JdP : Oui, et les administrations nous y forceront chaque fois davantage. En France il y a une série de relais qui assurent la diffusion de la science de haut niveau. Il manque ici une institution de diffusion de la science, et elle devrait être mise en place à l’initiative du pouvoir public. L’IEC pourrait être utilisé par l’Administration à cette fin.

JMS : Oui, les sociétés filiales de l’IEC pourraient davantage assurer cette tâche, et, en fait et en partie, elles l’assurent déjà.

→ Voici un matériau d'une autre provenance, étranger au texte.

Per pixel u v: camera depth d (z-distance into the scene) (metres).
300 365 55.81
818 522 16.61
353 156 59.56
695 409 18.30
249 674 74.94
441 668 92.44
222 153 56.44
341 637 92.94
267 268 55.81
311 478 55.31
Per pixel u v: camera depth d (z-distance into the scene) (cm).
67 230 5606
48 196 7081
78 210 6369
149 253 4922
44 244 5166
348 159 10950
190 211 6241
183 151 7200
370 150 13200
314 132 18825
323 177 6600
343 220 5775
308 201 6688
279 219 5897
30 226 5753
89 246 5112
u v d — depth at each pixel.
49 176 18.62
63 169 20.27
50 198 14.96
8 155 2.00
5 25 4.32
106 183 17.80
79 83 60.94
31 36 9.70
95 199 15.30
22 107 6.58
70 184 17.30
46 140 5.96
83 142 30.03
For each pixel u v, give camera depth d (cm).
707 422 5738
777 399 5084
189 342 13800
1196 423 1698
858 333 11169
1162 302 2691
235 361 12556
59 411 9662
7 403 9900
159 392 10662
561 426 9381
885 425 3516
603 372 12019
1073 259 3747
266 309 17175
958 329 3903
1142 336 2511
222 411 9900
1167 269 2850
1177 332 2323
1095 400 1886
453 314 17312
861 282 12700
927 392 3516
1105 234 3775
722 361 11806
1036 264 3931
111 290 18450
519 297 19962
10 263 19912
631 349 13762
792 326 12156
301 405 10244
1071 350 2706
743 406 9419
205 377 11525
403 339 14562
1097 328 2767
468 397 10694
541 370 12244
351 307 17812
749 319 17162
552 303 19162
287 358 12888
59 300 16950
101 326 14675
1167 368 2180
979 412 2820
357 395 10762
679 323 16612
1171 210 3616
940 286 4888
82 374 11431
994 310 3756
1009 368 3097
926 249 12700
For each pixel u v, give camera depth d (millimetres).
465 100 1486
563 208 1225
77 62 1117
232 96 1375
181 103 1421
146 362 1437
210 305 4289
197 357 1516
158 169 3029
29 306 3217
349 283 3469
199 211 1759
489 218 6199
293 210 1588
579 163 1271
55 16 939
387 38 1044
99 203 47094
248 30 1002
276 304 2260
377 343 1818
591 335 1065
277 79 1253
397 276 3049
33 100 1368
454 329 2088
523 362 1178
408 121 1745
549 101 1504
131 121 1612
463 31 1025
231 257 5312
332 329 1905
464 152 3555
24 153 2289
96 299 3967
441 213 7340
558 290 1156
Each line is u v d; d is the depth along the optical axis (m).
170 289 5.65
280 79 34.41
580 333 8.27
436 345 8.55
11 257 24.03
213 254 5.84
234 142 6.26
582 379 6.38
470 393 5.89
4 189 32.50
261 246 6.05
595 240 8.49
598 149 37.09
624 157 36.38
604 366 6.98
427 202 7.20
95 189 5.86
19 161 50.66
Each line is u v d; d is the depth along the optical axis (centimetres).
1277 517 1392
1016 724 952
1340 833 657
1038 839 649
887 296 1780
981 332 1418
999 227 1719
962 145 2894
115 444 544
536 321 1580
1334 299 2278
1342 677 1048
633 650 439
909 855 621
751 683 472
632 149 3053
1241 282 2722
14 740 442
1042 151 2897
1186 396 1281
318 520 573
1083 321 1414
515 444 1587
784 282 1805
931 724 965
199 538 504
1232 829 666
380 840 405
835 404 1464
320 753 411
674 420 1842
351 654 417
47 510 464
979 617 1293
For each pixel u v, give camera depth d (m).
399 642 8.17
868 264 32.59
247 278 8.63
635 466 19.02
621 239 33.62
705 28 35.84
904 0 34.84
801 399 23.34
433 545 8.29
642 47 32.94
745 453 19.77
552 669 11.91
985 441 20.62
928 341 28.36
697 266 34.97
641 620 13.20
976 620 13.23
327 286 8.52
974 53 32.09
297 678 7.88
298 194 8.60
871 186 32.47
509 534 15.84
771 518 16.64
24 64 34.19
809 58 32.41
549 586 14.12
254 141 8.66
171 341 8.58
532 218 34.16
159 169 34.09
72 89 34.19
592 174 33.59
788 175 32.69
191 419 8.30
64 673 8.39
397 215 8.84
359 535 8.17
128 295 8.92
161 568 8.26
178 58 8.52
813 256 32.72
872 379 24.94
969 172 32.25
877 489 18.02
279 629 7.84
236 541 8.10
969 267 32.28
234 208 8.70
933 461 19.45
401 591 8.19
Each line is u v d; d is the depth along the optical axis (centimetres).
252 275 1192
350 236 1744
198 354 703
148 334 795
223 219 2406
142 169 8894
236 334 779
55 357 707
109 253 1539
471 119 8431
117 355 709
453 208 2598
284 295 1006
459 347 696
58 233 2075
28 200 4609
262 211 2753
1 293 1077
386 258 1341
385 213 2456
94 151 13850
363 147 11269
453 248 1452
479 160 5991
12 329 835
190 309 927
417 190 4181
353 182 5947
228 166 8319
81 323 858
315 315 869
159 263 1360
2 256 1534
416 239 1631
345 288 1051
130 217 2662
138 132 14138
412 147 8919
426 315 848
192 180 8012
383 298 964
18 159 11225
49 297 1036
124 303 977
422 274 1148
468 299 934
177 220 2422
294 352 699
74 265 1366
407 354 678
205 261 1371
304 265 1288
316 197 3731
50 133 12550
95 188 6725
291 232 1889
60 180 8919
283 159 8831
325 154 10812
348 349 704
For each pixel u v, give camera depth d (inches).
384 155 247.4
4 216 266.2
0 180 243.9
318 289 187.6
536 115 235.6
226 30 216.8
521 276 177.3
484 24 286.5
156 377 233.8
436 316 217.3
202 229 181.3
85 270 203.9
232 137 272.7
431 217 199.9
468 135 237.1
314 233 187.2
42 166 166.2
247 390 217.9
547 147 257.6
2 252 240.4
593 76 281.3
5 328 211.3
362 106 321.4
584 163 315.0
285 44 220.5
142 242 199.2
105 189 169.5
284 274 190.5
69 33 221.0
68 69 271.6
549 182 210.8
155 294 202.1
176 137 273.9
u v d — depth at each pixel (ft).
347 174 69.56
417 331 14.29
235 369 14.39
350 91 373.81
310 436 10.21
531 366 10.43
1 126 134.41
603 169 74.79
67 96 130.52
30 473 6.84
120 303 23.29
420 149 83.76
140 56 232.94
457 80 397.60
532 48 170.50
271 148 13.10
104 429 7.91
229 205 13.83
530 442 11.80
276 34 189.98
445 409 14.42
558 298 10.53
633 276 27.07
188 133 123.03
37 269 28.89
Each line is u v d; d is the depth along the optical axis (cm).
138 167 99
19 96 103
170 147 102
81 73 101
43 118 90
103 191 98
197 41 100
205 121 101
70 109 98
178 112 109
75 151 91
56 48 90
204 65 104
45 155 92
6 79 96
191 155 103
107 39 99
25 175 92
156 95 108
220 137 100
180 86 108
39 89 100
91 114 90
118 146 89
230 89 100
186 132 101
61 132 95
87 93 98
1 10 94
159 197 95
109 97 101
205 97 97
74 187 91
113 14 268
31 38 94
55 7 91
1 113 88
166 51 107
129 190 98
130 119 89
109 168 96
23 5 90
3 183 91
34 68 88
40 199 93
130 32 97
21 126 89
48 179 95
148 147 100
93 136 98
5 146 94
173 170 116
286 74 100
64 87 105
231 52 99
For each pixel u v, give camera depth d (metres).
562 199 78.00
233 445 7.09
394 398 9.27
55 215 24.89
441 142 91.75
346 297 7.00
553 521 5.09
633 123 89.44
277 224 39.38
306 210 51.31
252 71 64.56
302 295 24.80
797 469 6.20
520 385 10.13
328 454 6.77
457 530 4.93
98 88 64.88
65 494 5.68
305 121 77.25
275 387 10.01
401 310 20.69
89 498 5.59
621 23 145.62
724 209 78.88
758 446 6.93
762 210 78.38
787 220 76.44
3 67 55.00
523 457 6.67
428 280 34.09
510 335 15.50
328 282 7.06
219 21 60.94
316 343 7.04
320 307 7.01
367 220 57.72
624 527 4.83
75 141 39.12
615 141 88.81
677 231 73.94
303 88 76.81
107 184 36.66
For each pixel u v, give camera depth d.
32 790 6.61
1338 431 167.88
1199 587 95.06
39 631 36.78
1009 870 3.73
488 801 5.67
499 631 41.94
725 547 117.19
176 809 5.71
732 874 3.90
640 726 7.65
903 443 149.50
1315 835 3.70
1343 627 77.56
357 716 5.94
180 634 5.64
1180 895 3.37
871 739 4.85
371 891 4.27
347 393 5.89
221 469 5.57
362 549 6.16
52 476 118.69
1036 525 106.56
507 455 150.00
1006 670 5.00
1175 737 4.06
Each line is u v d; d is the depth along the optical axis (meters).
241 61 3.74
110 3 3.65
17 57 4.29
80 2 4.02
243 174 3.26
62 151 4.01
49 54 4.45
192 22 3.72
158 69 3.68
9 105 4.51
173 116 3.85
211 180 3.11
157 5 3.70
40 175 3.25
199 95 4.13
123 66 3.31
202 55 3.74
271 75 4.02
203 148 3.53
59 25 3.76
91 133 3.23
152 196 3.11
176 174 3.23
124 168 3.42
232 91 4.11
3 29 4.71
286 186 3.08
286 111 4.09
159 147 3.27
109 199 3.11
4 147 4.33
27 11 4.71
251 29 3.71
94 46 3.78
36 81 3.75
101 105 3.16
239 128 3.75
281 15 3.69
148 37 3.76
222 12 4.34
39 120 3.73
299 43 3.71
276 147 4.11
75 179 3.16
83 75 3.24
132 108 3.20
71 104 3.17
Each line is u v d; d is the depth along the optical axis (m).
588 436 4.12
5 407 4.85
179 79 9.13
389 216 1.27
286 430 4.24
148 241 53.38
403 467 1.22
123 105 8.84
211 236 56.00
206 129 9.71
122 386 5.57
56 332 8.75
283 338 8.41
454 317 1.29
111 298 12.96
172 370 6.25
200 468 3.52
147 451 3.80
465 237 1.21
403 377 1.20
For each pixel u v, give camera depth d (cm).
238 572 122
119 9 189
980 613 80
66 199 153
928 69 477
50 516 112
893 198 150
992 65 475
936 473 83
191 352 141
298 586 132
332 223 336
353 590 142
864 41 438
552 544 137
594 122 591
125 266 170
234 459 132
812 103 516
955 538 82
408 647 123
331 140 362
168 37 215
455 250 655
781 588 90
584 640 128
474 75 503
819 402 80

JdP : La Societat Catalana de Matemàtiques, avec 3.000 membres, est un exemple de comunication réussie. Même si la diffusion n’a pas de succès, on doit aussi la soutenir. Quand les bibliothèques de la Mancomunitat ont été créées, les bibliothécaires éditaient un journal, et elles étaient déçus, parce que les lecteurs manquaient. Pourtant, on a démarré. Aurait-on dû fermer aussitôt les bibliothèques ? Pas du tout. Et, en fait, bien que certaines de nos manifestations ne fassent pas le plein, si on étudie les données sur les consultations et les téléchargements des outils numériques liés à l’IEC, nous avons une diffusion millionnaire.